The SEC announced today that it has charged Richard Karp with fraud for writing and disseminating a fake press release that, when reported in the media, caused a company’s stock price to spike and allowed him to make thousands of dollars in illicit profits. This marks the [insert your own large number here] time in a row that a trader seeking to profit through the use of a phony press release has been caught and sued by the SEC.
The SEC alleges that Karp created the phony press release as an announcement from WCI Communities, Inc., and he faxed it to media outlets in an effort to manipulate WCI’s stock price. The press release falsely stated that WCI’s board of directors received a buyout offer potentially worth $220 million. The SEC alleges that after this fake news was reported by the media, WCI’s share price increased dramatically and Karp quickly sold his shares to generate his illegal profits.

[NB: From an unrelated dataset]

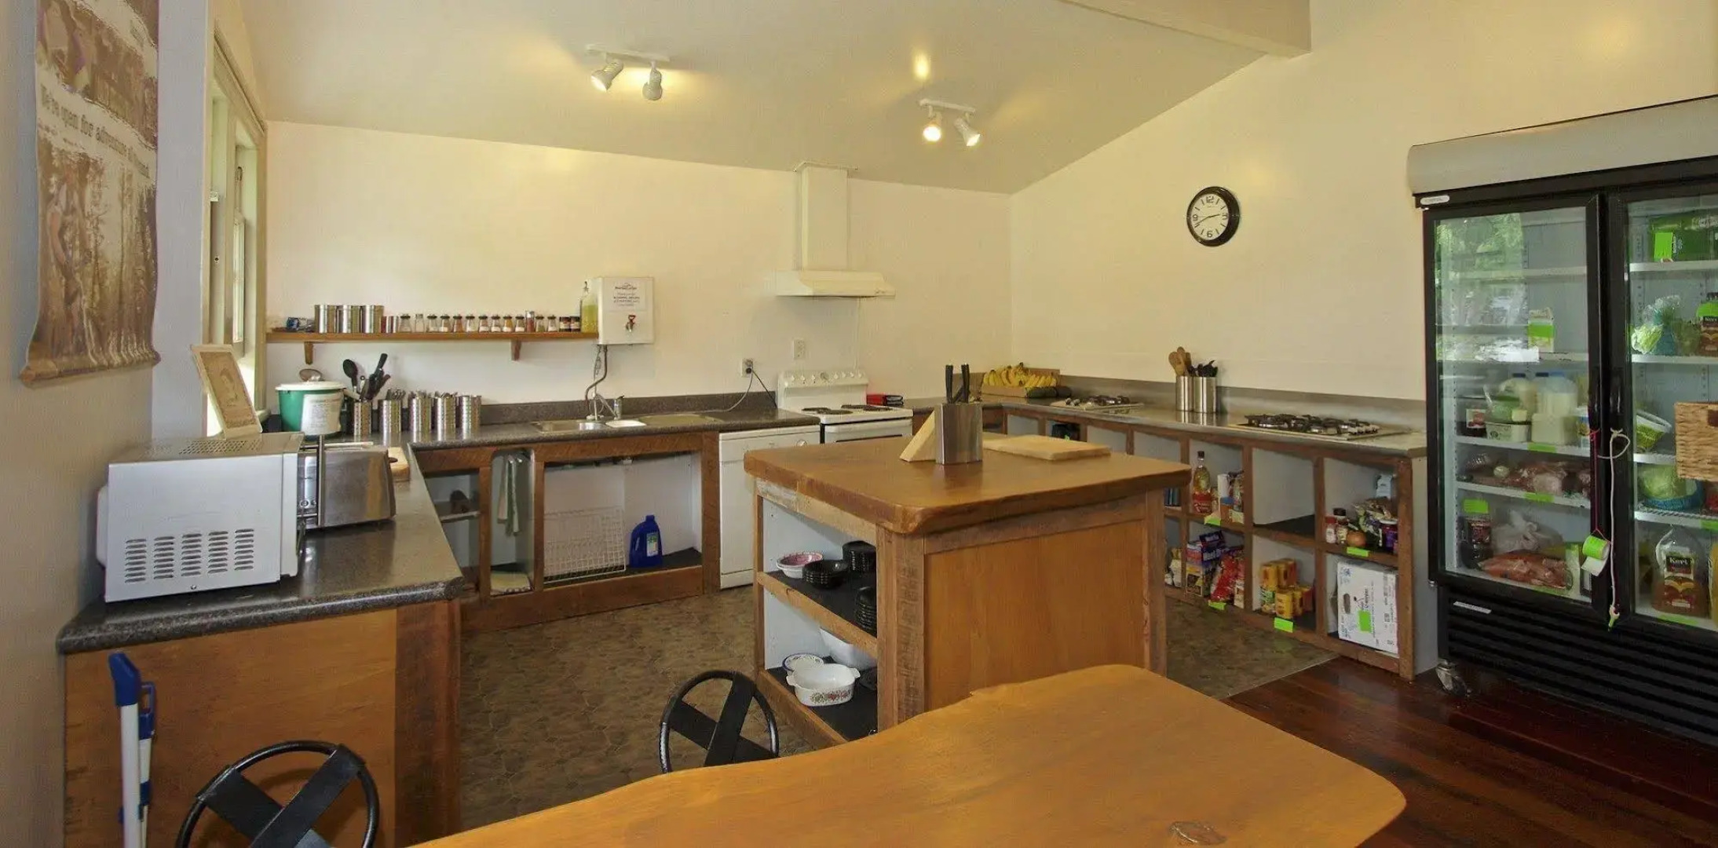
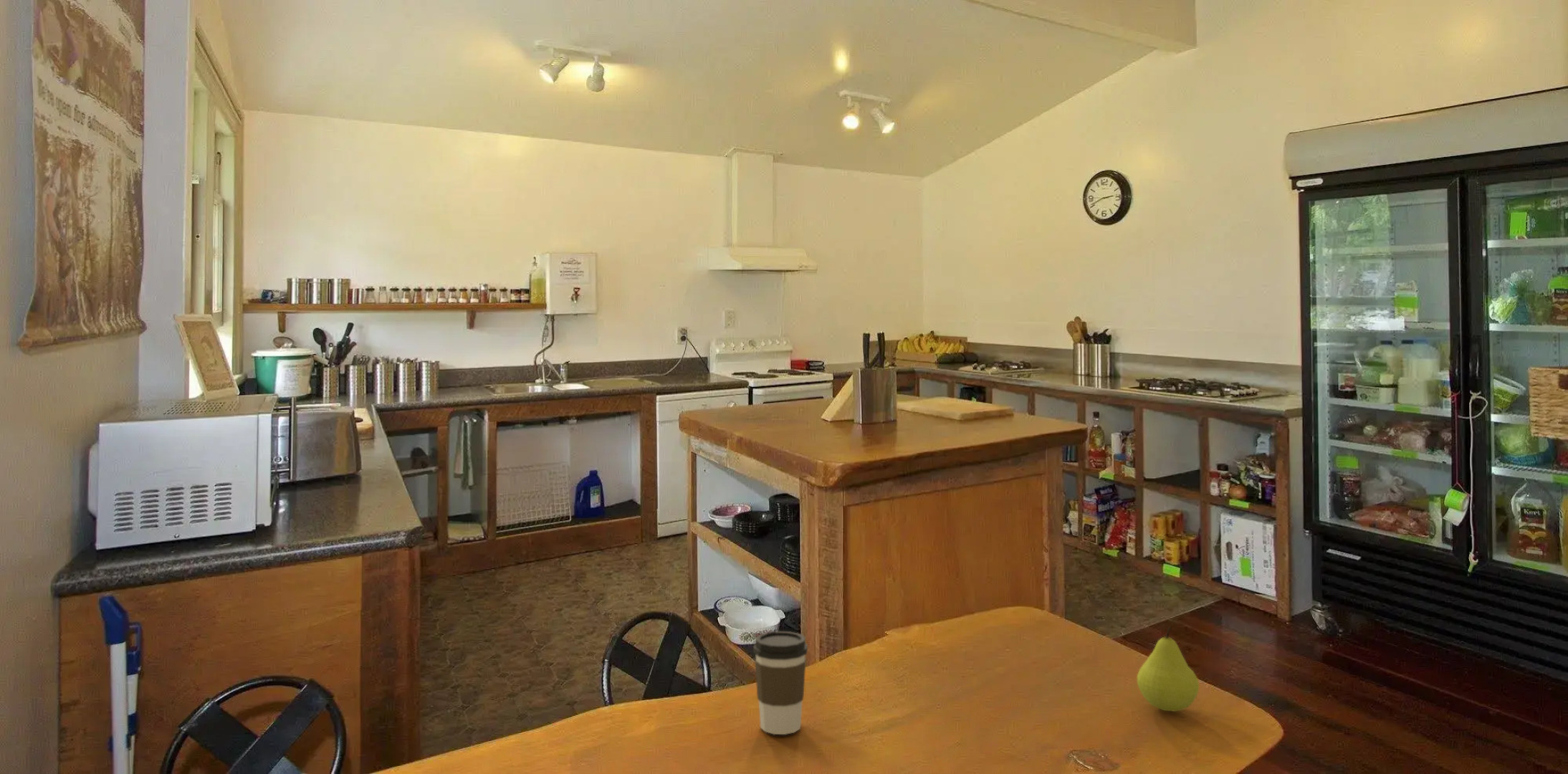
+ fruit [1137,626,1200,712]
+ coffee cup [752,631,808,735]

The case against Karp follows several similar cases that the SEC gas brought through the years, including:
- SEC v. Fred Moldofsky (alleging a fake press release about a Lucent Technologies’ quarterly earnings shortfall posed on a Yahoo! Finance message board).
- SEC v. Mark Jakob (alleging a fake press that claimed the SEC was investigating Emulex’s accounting practices, that its CEO had resigned, and that it would revise its earnings to report a loss instead of a profit. In the 16 minutes following the press release, Emulex lost $2.2 billion in market value).
- SEC v. Ned Sneiderman (alleging a fake press release on a Yahoo! bulletin board purporting to announce that Extreme Networks was acquiring Viasource Communications).